Legends hold that Montagu, the 4th Earl of Sandwich, invented the tasty food stuff that is his namesake. Montague was a popular member of England’s peerage in the 18th century, and it seems he had a knack for converting nouns into homage to his rank. The Hawaiian Islands were once known as The Sandwich Islands, thanks to explorer James Cook’s admiration for the Earl, who was the acting first Lord of Admiralty at the time. Although it does seem likely that Montague is responsible for dubbing the popular food item a sandwich, he certainly was not the first to squash some grub between slices of bread.

It seems likely that sandwiches of one sort or another were eaten whenever and wherever bread was made. When utensils weren’t available, bread was often used to scoop up other foods. Arabs stuffed pita bread with meats, and medieval European peasants lunched on bread and cheese while working in the fields. The first officially recorded sandwich inventor was Rabbi Hillel the Elder of the first century BC. The rabbi sandwiched chopped nuts, apples, spices, and wine between two pieces of matzoh, creating the popular Passover food known as Charoset.

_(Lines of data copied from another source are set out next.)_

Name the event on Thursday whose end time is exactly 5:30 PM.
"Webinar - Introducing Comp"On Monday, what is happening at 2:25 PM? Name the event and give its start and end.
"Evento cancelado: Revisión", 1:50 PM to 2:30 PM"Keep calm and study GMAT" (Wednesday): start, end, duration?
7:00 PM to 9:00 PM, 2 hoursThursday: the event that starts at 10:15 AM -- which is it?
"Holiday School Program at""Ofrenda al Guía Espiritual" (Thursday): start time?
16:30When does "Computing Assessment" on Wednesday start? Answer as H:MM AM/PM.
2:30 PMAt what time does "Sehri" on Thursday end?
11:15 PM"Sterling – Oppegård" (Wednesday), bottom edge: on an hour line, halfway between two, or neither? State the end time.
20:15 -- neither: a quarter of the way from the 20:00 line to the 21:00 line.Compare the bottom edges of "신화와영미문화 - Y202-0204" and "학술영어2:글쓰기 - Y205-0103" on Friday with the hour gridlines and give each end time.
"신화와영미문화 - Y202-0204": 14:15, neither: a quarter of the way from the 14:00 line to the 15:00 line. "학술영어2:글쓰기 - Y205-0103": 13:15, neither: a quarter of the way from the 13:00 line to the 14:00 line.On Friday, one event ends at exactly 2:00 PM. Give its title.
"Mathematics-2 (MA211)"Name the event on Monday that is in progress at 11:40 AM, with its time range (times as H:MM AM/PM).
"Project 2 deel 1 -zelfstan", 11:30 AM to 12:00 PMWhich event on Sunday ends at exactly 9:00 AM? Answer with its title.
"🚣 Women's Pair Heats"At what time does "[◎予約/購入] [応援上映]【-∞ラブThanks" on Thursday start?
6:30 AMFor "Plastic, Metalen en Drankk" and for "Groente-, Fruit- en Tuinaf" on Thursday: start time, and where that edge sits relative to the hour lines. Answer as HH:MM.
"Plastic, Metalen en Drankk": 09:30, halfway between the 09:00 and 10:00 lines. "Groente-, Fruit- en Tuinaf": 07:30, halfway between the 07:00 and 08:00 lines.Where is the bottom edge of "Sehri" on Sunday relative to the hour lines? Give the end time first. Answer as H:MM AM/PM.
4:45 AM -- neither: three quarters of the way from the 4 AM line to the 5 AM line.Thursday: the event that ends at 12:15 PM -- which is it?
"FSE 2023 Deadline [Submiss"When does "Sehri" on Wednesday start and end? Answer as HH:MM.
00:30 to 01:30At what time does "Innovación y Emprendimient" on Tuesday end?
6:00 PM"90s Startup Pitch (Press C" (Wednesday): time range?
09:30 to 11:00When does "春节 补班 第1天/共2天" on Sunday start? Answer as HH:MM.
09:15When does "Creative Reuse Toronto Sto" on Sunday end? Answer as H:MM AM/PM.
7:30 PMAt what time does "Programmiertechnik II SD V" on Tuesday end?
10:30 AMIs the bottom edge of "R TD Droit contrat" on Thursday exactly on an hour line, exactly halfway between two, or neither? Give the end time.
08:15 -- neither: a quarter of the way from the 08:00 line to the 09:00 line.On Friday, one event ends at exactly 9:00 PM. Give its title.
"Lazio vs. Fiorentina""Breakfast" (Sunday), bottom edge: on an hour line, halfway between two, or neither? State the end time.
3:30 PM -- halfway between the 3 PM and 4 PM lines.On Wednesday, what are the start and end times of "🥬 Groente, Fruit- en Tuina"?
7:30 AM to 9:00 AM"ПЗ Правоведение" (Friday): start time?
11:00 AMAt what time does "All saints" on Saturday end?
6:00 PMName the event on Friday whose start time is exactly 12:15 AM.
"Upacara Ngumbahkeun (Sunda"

In medieval times, food piled on bread was the norm. Prior to the fork, it was common to scoop meat and other food on two pieces of bread and spread it around with a knife. The leftover pieces of bread, called trenchers, were often fed to pets when the meal was complete. Primary sources from the 16th and 17th centuries refer to handheld snacks as “bread and meat” or “bread and cheese.” People often ate sandwiches, they simply didn’t call them that.

Regardless of the sandwich-like foods that were eaten prior to the 18th century, it appears that the 4th Earl of Sandwich is responsible for the emergence of the sandwich as a distinct food category. But how this happened is unclear. The most popular story relates to Montague’s fondness for eating salted beef between pieces of toasted bread. Montague was also known for his gambling habit and would apparently eat this proto sandwich one-handed during his endless hours at a famous London gambling club. His comrades began to request “the same as Sandwich” and eventually the snack acquired its name.

The source that supports this story is Tour to London, a travel book that was popular at the time among the upper echelons of society. In one passage, the author of the book, Pierre Jean Grosley, claimed that in 1765, ”a minister of State passed Four and Twenty hours at a public gaming table, so absorpt in play that, during the whole time, he had no subsistence but a bit of beef between two slices of toasted bread. This new dish grew highly in vogue… it was called by the name of the minister who invented it.” According to this scenario,” sandwich” initially referred to Montagu’s preferred beef and bread meal and was subsequently used as an umbrella phrase for a variety of sandwich types.

John Montagu’s biographer, N.A.M.Rodger, offers an alternative explanation for the rise of the sandwich. He argues that during the 1760s, when the sandwich was first called a sandwich, the Earl was actually busy with government responsibilities and didn’t have time to gamble much. He did, however, spend many nights working at his desk, during which time he liked to munch on beef and bread. It is possible, Rodger argues, that the sandwich came to be a reference to the Earl’s tireless work ethic and general fondness for late-night snacking.